Oct. 31, 2025

When the Newsroom Gets Haunted

When the Newsroom Gets Haunted

NBC Palm Springs Invites the Ghosts 

There’s haunted houses, haunted hotels… and now, apparently, haunted newsrooms.

In Palm Springs, California, staff at NBC started noticing something was off in their building. Doors closing on their own. Voices where there shouldn’t be any. Cold spots in the middle of the desert. (Rude.)

Instead of ignoring it or blaming it on faulty HVAC, they did something kind of brilliant — they called in a paranormal investigation team to check out their own workplace. Yep, right there among the cameras, scripts, and green screens, they ran a full-on ghost hunt.

And honestly? I love this energy. Because while most ghost stories start with “this old abandoned asylum,” this one starts with “I was editing footage and something whispered my name.”

According to reports, the team used audio recorders, EMF meters, and even pulled up historical records of the land — standard ghost-hunter procedure. What they found was weird enough to make even the most skeptical reporter raise an eyebrow: sudden temperature drops, faint knocks responding to questions, and (of course) that classic eerie feeling of being watched when no one’s there.

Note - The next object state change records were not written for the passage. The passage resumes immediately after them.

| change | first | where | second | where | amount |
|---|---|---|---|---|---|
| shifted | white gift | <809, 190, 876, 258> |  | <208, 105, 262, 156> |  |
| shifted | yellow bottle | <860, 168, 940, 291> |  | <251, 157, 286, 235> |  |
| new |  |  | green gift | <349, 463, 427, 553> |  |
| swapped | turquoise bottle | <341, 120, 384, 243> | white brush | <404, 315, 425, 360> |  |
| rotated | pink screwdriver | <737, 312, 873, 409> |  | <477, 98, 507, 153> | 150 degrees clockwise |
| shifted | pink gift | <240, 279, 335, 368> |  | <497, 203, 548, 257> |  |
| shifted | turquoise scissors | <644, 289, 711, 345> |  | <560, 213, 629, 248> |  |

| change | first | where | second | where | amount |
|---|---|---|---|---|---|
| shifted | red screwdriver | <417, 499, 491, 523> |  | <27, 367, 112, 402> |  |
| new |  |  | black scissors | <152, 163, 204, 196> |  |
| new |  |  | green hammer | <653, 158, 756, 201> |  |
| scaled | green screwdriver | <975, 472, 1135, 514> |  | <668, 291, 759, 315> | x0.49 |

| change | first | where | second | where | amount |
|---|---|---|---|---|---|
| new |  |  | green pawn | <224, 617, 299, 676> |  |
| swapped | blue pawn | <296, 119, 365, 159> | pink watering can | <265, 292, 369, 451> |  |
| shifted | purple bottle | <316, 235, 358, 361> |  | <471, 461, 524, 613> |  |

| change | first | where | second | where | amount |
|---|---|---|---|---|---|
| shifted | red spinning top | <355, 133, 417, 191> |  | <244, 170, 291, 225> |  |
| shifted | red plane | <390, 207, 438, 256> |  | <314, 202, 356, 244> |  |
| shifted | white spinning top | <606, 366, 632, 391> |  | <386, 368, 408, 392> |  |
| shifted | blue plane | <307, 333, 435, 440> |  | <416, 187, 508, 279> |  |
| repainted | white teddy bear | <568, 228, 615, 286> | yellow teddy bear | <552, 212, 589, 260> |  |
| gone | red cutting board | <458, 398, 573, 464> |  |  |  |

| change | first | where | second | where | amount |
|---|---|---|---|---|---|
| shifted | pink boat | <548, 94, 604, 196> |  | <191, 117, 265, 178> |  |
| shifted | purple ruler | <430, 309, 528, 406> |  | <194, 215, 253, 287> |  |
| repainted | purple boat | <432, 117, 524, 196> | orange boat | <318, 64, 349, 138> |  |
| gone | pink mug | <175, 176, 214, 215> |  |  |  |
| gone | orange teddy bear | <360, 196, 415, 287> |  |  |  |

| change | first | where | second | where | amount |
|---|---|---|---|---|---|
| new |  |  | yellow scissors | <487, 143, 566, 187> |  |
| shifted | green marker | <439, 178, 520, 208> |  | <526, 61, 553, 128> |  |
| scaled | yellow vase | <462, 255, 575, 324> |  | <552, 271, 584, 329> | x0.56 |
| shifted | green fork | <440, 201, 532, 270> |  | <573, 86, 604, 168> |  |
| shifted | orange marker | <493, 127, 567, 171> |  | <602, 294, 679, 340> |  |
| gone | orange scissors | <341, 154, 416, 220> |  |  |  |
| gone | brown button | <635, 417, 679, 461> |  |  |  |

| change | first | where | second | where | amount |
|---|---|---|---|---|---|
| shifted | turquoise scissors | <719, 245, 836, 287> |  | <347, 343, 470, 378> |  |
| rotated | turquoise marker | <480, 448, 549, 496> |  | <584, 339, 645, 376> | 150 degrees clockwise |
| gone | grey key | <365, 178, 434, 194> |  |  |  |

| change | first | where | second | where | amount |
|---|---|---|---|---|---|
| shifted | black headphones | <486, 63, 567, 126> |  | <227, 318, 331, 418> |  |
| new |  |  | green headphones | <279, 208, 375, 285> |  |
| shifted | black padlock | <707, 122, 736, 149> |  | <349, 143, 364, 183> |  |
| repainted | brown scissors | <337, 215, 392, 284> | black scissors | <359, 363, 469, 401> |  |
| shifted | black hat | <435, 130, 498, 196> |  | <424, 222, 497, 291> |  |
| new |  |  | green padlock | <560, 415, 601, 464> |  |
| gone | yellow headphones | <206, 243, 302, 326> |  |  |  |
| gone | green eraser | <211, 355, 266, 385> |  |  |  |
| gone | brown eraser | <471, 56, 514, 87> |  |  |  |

Whether it’s a haunting or just the building’s wiring throwing tantrums, I adore the symbolism of it. Newsrooms are places where stories are born, rewritten, and told on loop. If ghosts really are echoes of unfinished stories, then maybe this one just wants its airtime.

It also raises the kind of question that keeps me up at night (and occasionally sends my dogs staring into corners): what happens when your job becomes haunted? Do you call HR? Do you get a sage bundle and some PTO? Or do you grab a mic and start recording?

That’s what fascinates me — the blending of the ordinary and the supernatural. We expect hauntings in places drenched in history, but this is modern: fluorescent lights, cubicles, and copy deadlines. It’s proof that weirdness doesn’t need to lurk in the shadows. Sometimes it’s right under the buzz of the newsroom lights.

So, the next time your office printer acts possessed, maybe don’t kick it. Maybe just say, “Okay, Dave from Accounting, I know you’re still here. We miss you.”

Because ghosts, like deadlines, have a funny way of sticking around until they get your attention.